Mit einem humanitären Visum wird Personen, die noch im Ausland sind, "aus dringenden humanitären Gründen" die Aufenthaltserlaubnis erteilt – eine Seltenheit in Deutschland, genauso wie in anderen EU-Staaten. Auch Frankreich und Litauen haben bereits homosexuelle Tschetschenen aufgenommen.

In der autonomen Teilrepublik im Süden Russlands werden Homosexuelle verfolgt, inhaftiert, gefoltert und gedemütigt, wie die russische Zeitung Nowaja Gaseta im April aufgedeckt hatte. Mindestens drei Männer sollen wegen ihrer sexuellen Orientierung getötet worden sein, mehr als 100 Menschen wurden verhaftet. Doch auch wer aus der Haft entlassen werde, ist laut der Menschenrechtsorganisation Human Rights Watch als Homosexueller in Tschetschenien nicht sicher: Die staatlichen Sicherheitskräfte würden sich mit den Worten "Ihr wisst, was jetzt zu tun ist" an Angehörige richten und damit indirekt zum Ehrenmord aufrufen.

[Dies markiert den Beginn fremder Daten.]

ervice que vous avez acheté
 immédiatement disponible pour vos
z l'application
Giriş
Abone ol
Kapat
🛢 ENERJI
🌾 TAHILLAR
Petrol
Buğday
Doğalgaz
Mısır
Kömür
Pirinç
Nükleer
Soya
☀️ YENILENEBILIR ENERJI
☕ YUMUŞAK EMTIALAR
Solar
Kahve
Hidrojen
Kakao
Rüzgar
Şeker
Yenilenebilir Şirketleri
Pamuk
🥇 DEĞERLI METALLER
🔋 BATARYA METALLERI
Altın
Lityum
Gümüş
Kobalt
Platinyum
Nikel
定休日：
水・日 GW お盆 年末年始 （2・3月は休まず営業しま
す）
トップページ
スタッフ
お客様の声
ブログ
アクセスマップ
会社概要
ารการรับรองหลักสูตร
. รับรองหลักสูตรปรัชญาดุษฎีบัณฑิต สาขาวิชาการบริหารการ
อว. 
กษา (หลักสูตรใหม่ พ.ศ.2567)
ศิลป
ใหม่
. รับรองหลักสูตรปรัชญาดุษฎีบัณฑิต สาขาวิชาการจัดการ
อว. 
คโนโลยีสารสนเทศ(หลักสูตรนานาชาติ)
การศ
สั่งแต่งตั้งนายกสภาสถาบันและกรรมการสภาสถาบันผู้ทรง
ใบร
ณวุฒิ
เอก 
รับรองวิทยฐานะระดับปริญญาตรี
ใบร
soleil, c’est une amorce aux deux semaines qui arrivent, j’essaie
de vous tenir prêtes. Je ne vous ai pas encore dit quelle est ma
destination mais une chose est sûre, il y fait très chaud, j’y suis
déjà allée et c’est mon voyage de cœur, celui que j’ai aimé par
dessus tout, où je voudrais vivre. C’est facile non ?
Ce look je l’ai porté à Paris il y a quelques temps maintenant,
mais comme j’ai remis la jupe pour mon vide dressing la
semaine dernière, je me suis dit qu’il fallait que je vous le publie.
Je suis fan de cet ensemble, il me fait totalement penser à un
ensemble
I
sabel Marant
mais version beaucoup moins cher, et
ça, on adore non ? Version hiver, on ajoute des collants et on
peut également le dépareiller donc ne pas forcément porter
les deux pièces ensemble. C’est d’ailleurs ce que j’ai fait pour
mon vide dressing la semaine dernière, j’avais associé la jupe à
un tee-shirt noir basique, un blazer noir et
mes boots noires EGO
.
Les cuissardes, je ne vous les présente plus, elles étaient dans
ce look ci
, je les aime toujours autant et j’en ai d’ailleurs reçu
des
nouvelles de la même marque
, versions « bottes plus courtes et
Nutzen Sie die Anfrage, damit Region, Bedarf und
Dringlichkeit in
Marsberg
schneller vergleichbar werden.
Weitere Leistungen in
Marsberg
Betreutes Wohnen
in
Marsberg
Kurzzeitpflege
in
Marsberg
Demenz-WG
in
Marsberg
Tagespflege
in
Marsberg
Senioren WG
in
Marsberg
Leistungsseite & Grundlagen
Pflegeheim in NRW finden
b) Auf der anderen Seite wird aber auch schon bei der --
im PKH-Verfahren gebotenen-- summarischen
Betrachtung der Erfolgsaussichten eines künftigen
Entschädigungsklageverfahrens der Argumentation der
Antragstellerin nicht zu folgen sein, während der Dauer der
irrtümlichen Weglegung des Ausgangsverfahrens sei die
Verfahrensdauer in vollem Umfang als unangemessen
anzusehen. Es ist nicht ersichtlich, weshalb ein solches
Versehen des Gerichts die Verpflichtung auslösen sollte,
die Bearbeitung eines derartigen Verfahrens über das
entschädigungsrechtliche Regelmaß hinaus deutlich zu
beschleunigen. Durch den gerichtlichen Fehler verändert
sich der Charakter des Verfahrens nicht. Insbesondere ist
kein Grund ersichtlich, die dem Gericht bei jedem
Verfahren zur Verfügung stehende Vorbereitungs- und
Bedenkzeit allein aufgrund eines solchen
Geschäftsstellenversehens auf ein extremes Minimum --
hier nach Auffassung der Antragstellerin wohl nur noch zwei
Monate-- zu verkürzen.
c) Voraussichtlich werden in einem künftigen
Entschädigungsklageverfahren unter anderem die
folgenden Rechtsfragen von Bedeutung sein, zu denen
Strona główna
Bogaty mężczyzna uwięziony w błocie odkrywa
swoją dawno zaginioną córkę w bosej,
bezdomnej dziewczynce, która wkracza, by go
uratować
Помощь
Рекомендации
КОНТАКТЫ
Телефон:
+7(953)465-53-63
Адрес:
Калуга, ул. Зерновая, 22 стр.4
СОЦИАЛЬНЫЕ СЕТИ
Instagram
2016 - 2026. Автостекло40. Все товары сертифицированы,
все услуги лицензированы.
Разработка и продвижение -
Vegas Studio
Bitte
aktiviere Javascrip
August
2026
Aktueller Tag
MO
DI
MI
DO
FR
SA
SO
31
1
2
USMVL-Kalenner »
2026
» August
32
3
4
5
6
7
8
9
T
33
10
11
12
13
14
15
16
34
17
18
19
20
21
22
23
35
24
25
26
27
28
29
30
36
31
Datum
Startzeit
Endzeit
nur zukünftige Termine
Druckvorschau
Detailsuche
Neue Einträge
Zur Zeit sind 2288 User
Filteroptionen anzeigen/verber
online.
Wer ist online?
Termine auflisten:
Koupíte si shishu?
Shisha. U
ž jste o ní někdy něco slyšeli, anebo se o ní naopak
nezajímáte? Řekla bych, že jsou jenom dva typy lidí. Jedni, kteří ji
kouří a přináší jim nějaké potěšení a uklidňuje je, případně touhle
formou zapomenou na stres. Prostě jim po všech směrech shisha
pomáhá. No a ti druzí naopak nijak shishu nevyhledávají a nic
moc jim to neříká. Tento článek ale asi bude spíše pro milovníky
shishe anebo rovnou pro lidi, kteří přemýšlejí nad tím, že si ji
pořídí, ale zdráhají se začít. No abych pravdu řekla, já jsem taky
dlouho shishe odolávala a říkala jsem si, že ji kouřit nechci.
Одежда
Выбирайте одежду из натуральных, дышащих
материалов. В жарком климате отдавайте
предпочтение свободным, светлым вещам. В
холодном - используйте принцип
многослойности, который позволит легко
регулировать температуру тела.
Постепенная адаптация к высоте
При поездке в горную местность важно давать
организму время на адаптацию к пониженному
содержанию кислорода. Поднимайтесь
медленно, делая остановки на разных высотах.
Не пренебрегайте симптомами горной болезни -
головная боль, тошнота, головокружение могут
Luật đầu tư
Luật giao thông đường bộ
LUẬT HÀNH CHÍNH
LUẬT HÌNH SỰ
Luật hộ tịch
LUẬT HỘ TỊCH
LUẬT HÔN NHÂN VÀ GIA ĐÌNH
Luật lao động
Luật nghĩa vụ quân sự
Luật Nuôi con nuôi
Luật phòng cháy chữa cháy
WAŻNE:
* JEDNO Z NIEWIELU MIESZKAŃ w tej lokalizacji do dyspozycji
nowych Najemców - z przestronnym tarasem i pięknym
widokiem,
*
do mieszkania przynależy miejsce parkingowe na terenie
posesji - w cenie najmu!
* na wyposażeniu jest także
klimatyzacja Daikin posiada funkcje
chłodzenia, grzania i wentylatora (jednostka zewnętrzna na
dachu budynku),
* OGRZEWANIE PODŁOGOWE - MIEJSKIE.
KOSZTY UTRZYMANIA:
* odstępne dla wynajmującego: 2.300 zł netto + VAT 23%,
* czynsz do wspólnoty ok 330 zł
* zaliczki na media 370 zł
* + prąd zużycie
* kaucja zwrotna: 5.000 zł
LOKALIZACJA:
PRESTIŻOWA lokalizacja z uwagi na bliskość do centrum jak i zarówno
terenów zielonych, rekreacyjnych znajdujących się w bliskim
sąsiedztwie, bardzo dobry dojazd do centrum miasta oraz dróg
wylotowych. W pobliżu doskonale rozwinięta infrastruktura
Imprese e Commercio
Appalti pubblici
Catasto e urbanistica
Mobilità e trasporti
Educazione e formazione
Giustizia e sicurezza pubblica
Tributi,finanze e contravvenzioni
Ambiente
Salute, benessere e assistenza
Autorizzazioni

Tschetschenien wird seit 2007 von Ramsan Kadyrow regiert, einem Mitglied der Putin-treuen Partei Einiges Russland. Kritikern, die die Verfolgung Homosexueller in Tschetschenien anprangern, entgegnete Kadyrow, es gebe dort gar keine Schwule. Angela Merkel hatte im Mai bei einem Treffen mit Wladimir Putin darum gebeten, Minderheitsrechte in Russland stärker zu schützen.